A prominent figure in the Zia Pueblo spoke Wednesday afternoon in the Eastern New Mexico University Campus Union Building's Zia Room about how the symbol synonymous with his tribe's name came to be on New Mexico's flag and countless other places.

Tribal Sheriff and General Counsel for Zia Pueblo Robert Medina - whose presentation was sponsored by ENMU Native American Affairs as part of Native American Heritage Month - said that he began studying the Zia symbol when he wrote a research paper about it as part of law school.

"Even as a member of the Pueblo of Zia, I didn't know necessarily know everything there was to know about the Zia sun symbol, because there are some things that I'm not allowed to know," he said. "I know that the Zia sun symbol is out there, but there was a lot of things that I didn't know."

He soon learned that the Zia symbol made its way onto the New Mexico flag when, in 1925, a design by Harry Mera won a contest determining the symbol on the flag.

Mera, however, conceived of the design after seeing a piece of pottery in Santa Fe's Museum of Anthropology that contained a Zia symbol, according to Medina.

"What we all don't know, is how did that pottery that gave the inspiration for Dr. Mera - how did that leave the Pueblo? I had to go to our religious leaders and to our elders in the community and ask them," he said.

The elders told Medina that in the late 1800s, anthropologist James Stevenson, sent by the United States government to document the lives of the Zia Pueblo, became familiar with many of the ceremonies conducted by the tribe.

"During one of these events, there was a pottery in the fire clan society. The fire clan society was doing an initiation. Part of the ceremony, there was a ceremonial vase that's a necessary article for the ceremony," Medina said, adding that after a medicine man refused to sell him the pottery, he took it for himself. It then made its way to the Museum of Anthropology.

"Had that pottery never been stolen, the world would never know that the sun symbol even existed. We wouldn't know that there's a circle with four rays pointed four different directions, had that pottery not been taken," he said.

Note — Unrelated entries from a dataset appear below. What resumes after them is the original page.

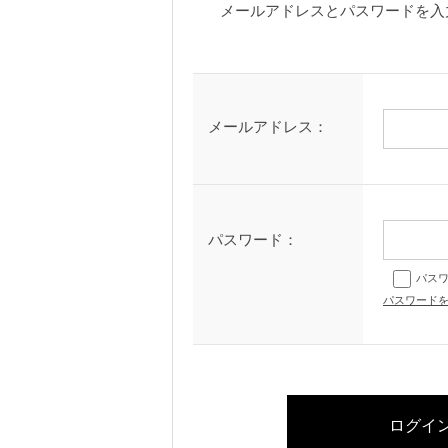
メールアドレスとパスワードを入
メールアドレス：
パスワード：
パス
パスワード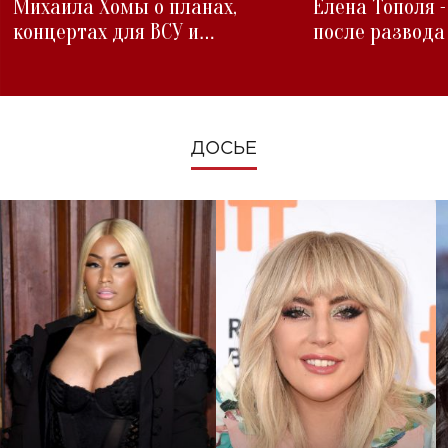
Михаила Хомы о планах,
Елена Тополя 
концертах для ВСУ и
после развода
изменениях во время войны
ДОСЬЕ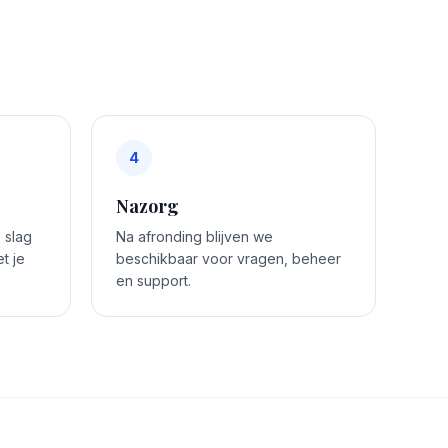
4
Nazorg
 slag
Na afronding blijven we
t je
beschikbaar voor vragen, beheer
en support.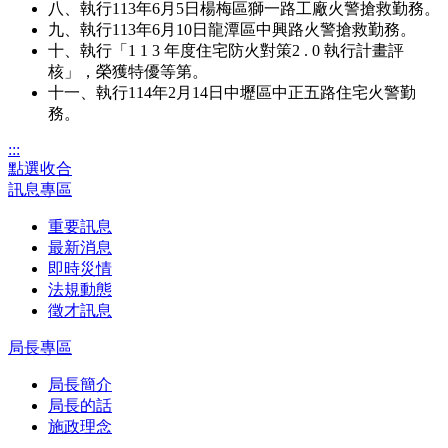
八、執行113年6月5日楊梅區獅一路工廠火警搶救勤務。
九、執行113年6月10日龍潭區中興路火警搶救勤務。
十、執行「1 1 3 年度住宅防火對策2 . 0 執行計畫評
核」，榮獲特優等第。
十一、執行114年2月14日中壢區中正五路住宅火警勤
務。
:::
點選收合
訊息專區
重要訊息
最新消息
即時災情
法規動態
徵才訊息
局長專區
局長簡介
局長的話
施政理念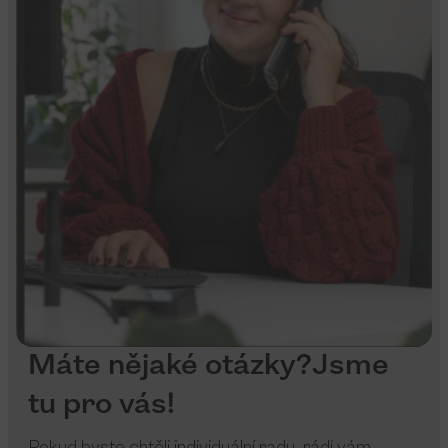
Máte nějaké otázky?Jsme
tu pro vás!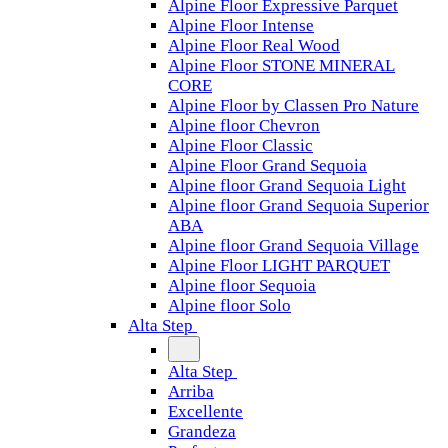
Alpine Floor Expressive Parquet
Alpine Floor Intense
Alpine Floor Real Wood
Alpine Floor STONE MINERAL
CORE
Alpine Floor by Classen Pro Nature
Alpine floor Chevron
Alpine Floor Classic
Alpine Floor Grand Sequoia
Alpine floor Grand Sequoia Light
Alpine floor Grand Sequoia Superior
ABA
Alpine floor Grand Sequoia Village
Alpine Floor LIGHT PARQUET
Alpine floor Sequoia
Alpine floor Solo
Alta Step
Alta Step
Arriba
Excellente
Grandeza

According to Medina, the Zia Pueblo has long been fighting to protect their symbol.

He cited an event in the late 1990s wherein a company attempted to trademark the Zia symbol.

"The Pueblo intervened, and we were able to stop the trademark from proceeding. Since then, the US Patent and Trademark Office has refused to trademark anything with the Zia sun symbol," he said.

To protect the symbol, the Zia Pueblo has threatened litigation against the state of New Mexico twice in the past (it was unsuccessful both times). As legal counsel to the Pueblo, Medina has recommended that they continue to fight to protect the symbol by requiring that those interested in using it ask for permission.

"Since 1999, a lot more companies have come forward to the Pueblo of Zia to ask permission to use it," he said.